Monday, February 20, 2006


Igor Bitman,Portrait of Grandmother,1979

Pencere kenarinda, tek basina oturuyor olurdu.
Giris katindaki evin perdesi acik olur, odanin ici görünürdü: Ahsap bir dolap, duvarda siyah beyaz bir kac fotograf.
Yeniköy'den her gecisimizde gözlerimiz o eve takilirdi.
Yasli kadin, orada tek basina, boynunu bükmüs bir cicek gibi hüzünlü, dalgin otururdu.
Bir gün evin artik bos oldugunu fark ettik.
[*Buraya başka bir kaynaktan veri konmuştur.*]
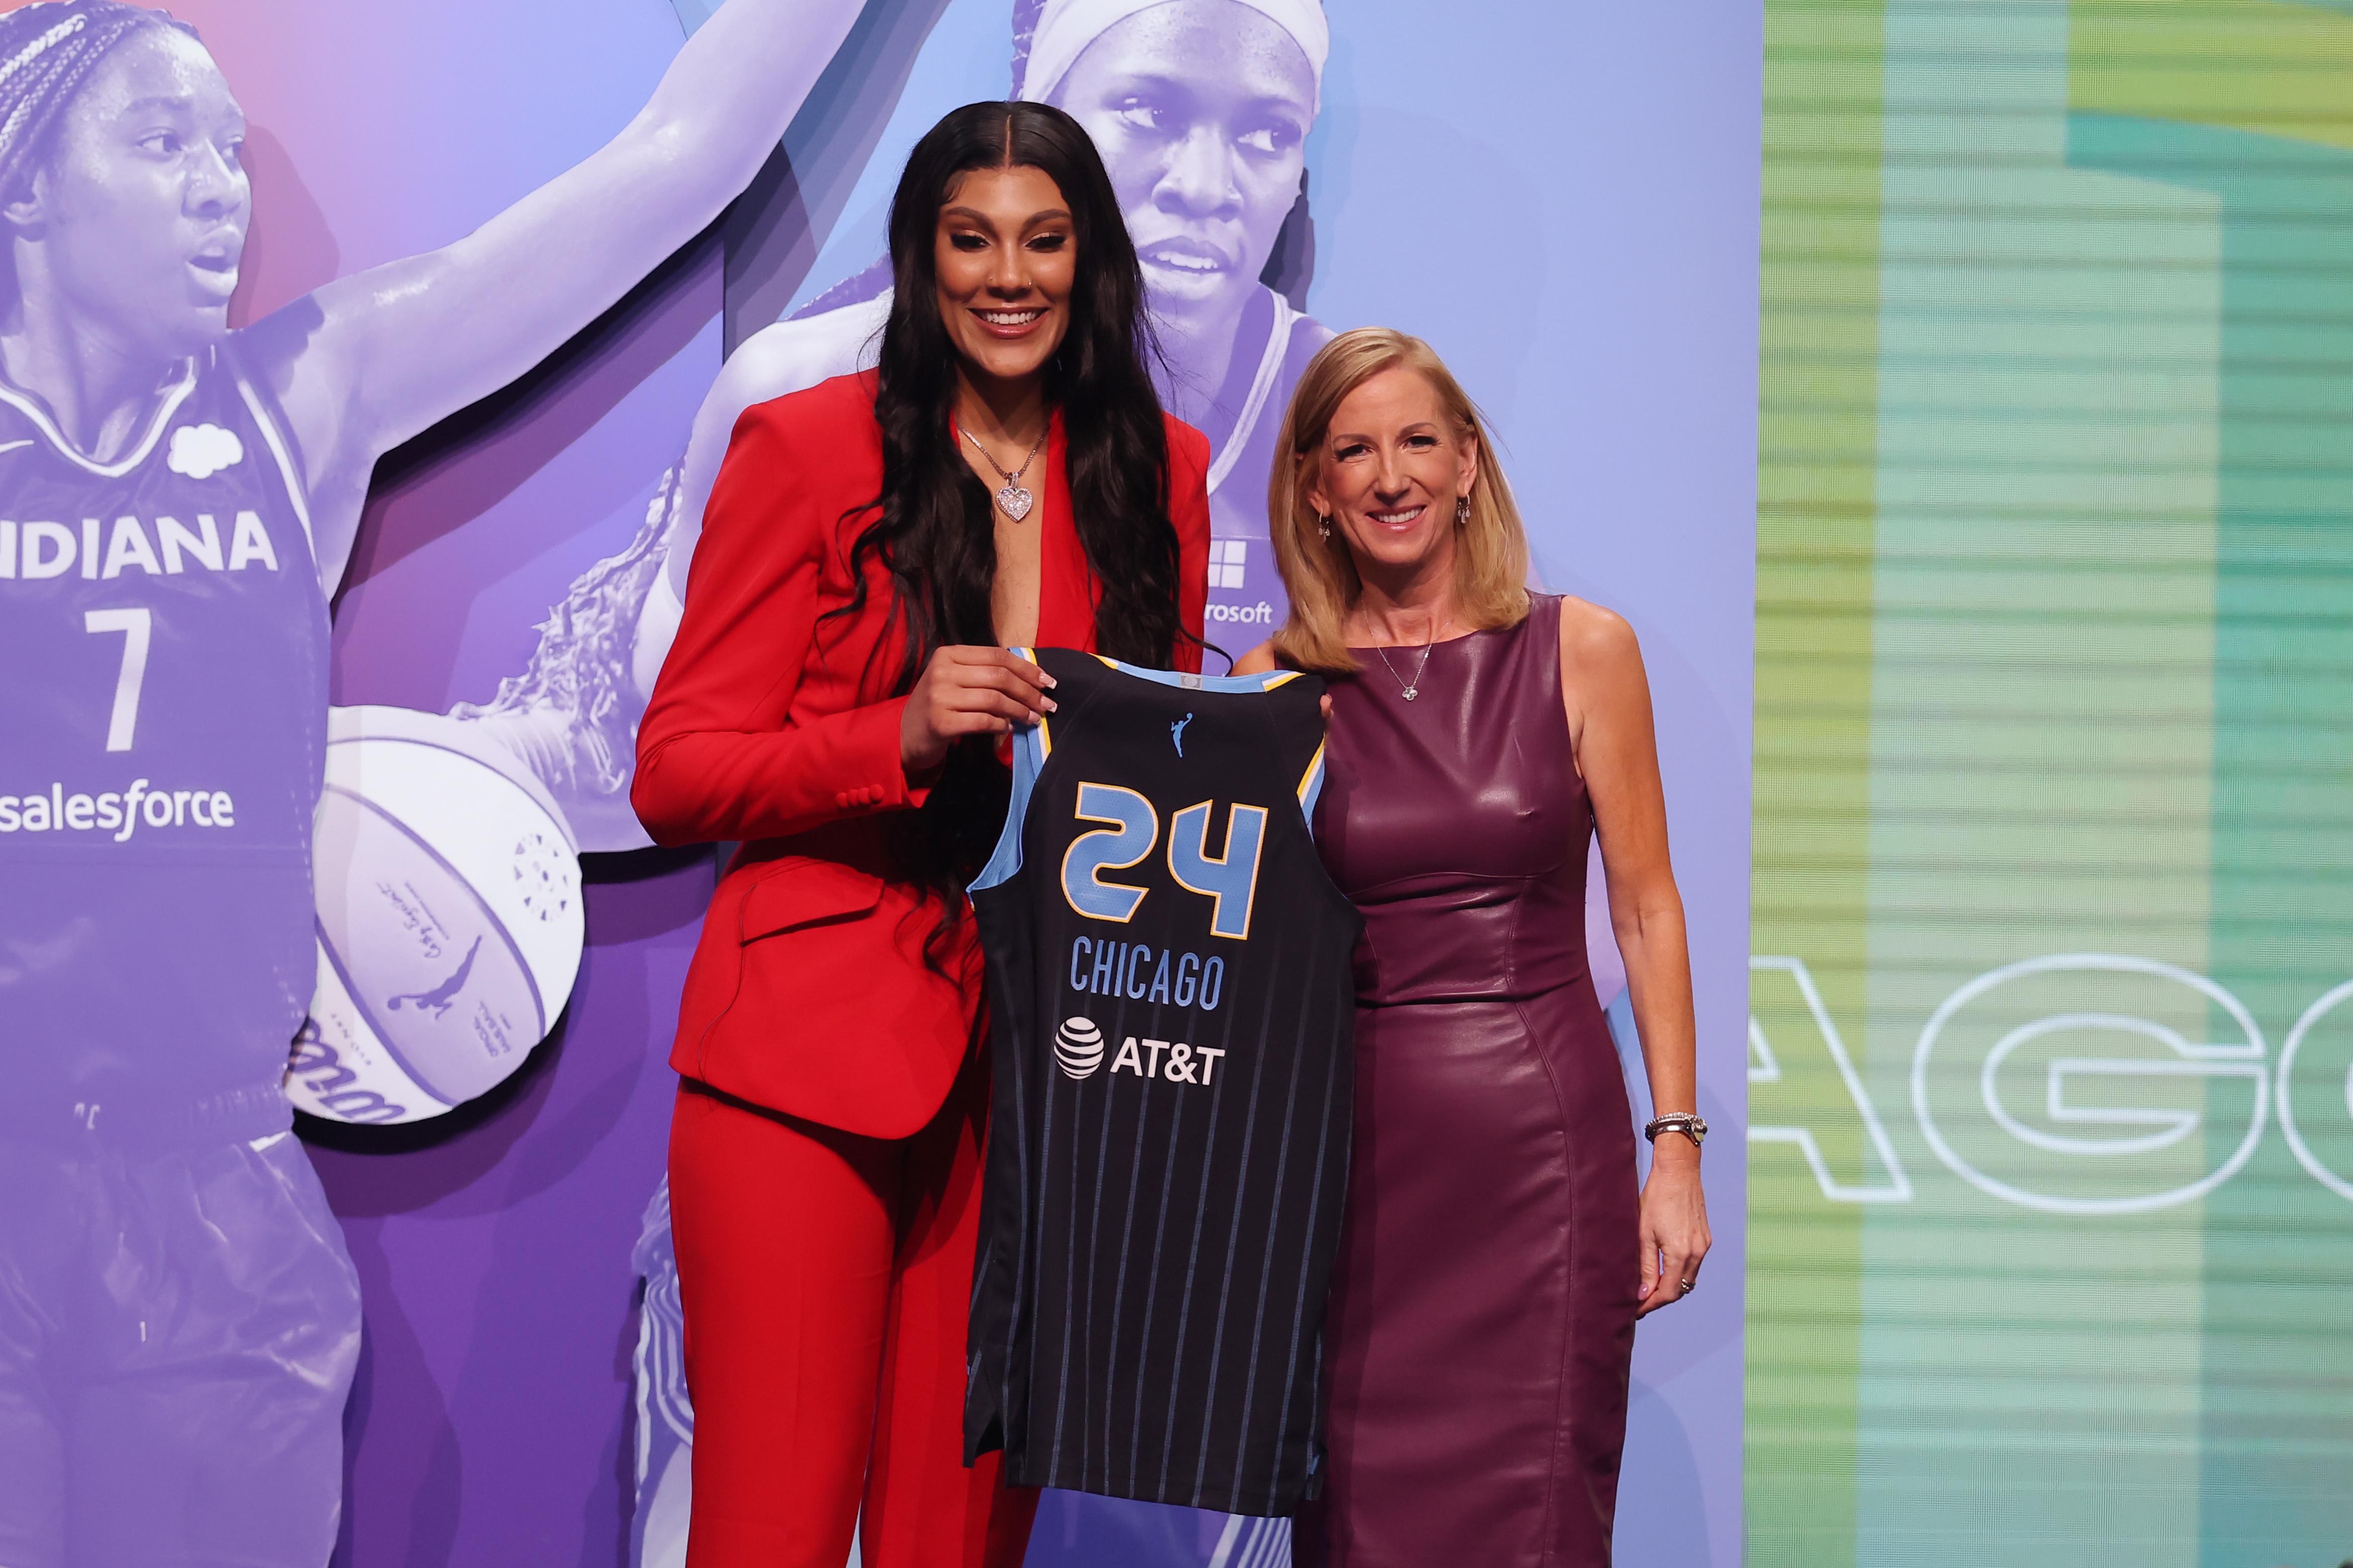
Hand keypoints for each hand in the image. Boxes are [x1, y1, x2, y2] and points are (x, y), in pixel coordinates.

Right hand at [900, 646, 1055, 774]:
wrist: (904, 733)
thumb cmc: (939, 704)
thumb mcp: (955, 679)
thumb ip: (984, 672)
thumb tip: (1031, 676)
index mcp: (948, 654)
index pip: (997, 656)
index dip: (1027, 668)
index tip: (1048, 681)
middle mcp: (942, 672)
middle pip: (999, 677)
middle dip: (1029, 692)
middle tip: (1047, 705)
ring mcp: (939, 697)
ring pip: (994, 699)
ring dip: (1020, 711)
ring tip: (1032, 719)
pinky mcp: (941, 722)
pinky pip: (984, 721)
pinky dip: (1002, 725)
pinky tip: (1008, 728)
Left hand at [1635, 1140, 1709, 1316]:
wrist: (1679, 1172)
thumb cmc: (1656, 1198)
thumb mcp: (1644, 1233)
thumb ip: (1646, 1266)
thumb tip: (1645, 1293)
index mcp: (1681, 1253)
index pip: (1669, 1293)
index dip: (1652, 1304)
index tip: (1636, 1310)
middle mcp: (1697, 1252)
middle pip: (1681, 1289)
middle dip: (1661, 1298)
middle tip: (1640, 1301)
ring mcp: (1704, 1245)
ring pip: (1689, 1278)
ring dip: (1671, 1285)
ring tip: (1650, 1287)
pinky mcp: (1705, 1238)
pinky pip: (1694, 1264)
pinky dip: (1680, 1271)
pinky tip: (1665, 1269)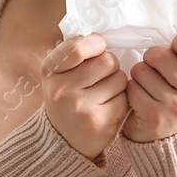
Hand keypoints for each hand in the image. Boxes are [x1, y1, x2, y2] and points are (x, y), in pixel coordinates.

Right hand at [40, 32, 127, 162]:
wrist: (63, 141)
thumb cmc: (66, 100)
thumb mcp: (58, 75)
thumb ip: (74, 54)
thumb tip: (100, 35)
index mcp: (50, 71)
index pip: (77, 48)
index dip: (96, 43)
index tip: (99, 47)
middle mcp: (62, 90)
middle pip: (108, 61)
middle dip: (111, 66)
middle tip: (102, 76)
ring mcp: (81, 108)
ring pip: (120, 79)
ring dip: (119, 84)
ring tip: (104, 93)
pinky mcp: (100, 123)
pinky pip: (125, 99)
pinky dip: (122, 101)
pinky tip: (108, 107)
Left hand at [120, 32, 176, 143]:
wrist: (168, 144)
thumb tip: (176, 31)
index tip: (173, 48)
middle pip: (162, 55)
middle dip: (151, 57)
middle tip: (154, 69)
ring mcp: (175, 107)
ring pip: (142, 69)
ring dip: (139, 74)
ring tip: (147, 86)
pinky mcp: (153, 116)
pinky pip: (132, 87)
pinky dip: (132, 90)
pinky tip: (140, 99)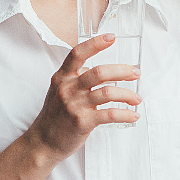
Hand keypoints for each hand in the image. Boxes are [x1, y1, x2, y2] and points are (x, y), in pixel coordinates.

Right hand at [27, 33, 140, 159]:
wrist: (43, 142)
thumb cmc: (54, 116)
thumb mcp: (58, 91)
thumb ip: (75, 78)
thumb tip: (99, 71)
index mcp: (62, 78)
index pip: (77, 54)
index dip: (95, 43)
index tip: (112, 37)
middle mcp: (67, 89)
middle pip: (99, 72)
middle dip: (122, 70)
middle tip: (136, 72)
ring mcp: (74, 106)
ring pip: (107, 93)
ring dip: (127, 94)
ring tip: (137, 98)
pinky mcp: (82, 122)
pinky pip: (109, 114)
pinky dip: (125, 114)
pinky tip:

Pazar günü gecerken, onu göremeyecegimi bile bile baktim oraya.
"Yali Emlak" yaziyordu tabelalarda. Yasli kadinin evi, artik bir emlakci olmustu.

2 comments:

Oya Kayacan said...

O güzelimin cenazesi henüz çıkmıştır evden. Eskici çağırmıştır mutlaka mirasçıları, "Aman geç kalma, bir an önce boşaltalım gitsin..." Boşalır ev olduğu gibi; zaman içinde hepimizin burnunu sokup, "Aaaa, bak şu fotoğraf da ne güzelmiş, kimdi kim bilir?" diyeceği toz kokulu bir eskici dükkanına.

celerone said...

Sevgili Işıl,

Tarık Dursun K.'nın Hepsi Hikaye'sinde, adını çok iyi hatırlayamadığım bir öykü var. "Madam için Ölüm İlanı" olabilir. Fırsatın olursa oku bence. Yazın hemen o öyküyü hatırlattı bana.